Stored data entries:
+ + +
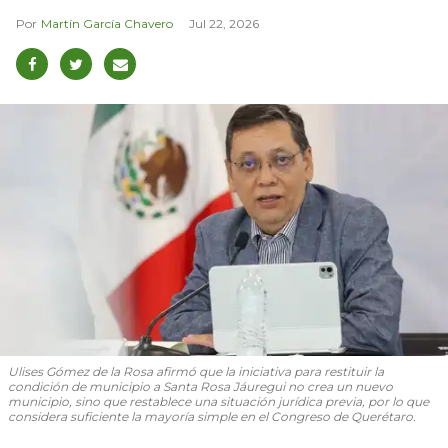
Martín García Chavero
Jul 22, 2026
Ulises Gómez de la Rosa afirmó que la iniciativa para restituir la
condición de municipio a Santa Rosa Jáuregui no crea un nuevo
municipio, sino que restablece una situación jurídica previa, por lo que
considera suficiente la mayoría simple en el Congreso de Querétaro.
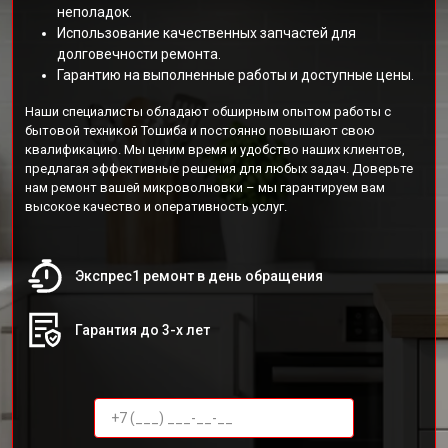
неполадок.
Использование качественных запчастей для
долговечности ремонта.
Гарантию на выполненные работы и доступные цены.
Наши специалисты обладают обширным опытом работы с
бытовой техникой Тошиба и постоянно повышают свою
квалификацию. Мы ценим время и удобство наших клиентов,
предлагая эффективные решения для любых задач. Доверьте
нам ремонт вашей микроволновки – мы гарантируем вам
высокое качество и оперативность услуг.
Экспрес1 ремонт в день обращения
Гарантия до 3-х лет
+ + +
:: Task statement ::
Write out, word for word, the line containing "высокое качество и оперативность услуг." and all the lines after it in the entries above, and nothing more.

:: Answer space ::
высокое качество и оперативность услуг.
Экспрес1 ремонт в день обращения
Гарантия до 3-х лет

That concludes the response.